Brunei wishes to become a player in the international tourism industry and to increase the demand for Brunei vacation rentals, and like other not-yet-developed destinations, it wishes to avoid the environmental degradation that often accompanies tourism development.
Looking into the not-too-distant future, the government of Brunei sees a day when oil revenues will no longer be sufficient to maintain its residents' current standard of living. Thus, the sultanate has embarked on a policy to develop its tourism industry, marketing itself as a center for trade and as a gateway for tourism into Borneo, which offers unspoiled rain forest that is seemingly ideal for ecotourism.
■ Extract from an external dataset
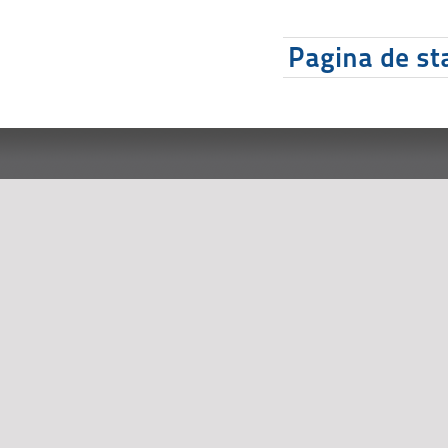
Pagina de sta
Brunei took a step toward the international tourism market in 1997 with a budget designed to address the pressing need to develop its "nation equity" or its perceived quality in terms of products and services, communication messages, and aesthetics.(1) The 1997 initiative also aimed at enhancing the capability of its tourism sector. Although the sultanate has recently upgraded some of its infrastructure and made improved provisions for human-resources development, major obstacles include poor infrastructure, shortage of skilled labor, and underdeveloped service support structures. This article examines Brunei's prospects and suggests a strategic framework for its development.
Brunei is at the beginning of its tourism development and, indeed, has barely started dealing with its marketing effort. Whether tourism brings good or ill depends on how its tourism development is configured, managed, and marketed internationally. At present Brunei aspires to be a destination for small-scale tourism and plans accordingly to concentrate on ecotourism, for which it seems well suited.
Brunei's policymakers believe that the country can benefit most in the long run by being appropriately ambitious in establishing itself as an ecotourism destination. Marketed successfully, such status would bring high returns from visitors--allowing exploitation of the unique biodiversity of tropical rain forests without their destruction. In pushing its ecotourism strategy, however, the government must solve problems of low capacity in both hotel rooms and trained service laborers and partial degradation of landscape and environment. Nevertheless, in the long run, the sultanate should benefit enormously from infrastructure development, industrial diversification, and improvement in transportation and environmental protection.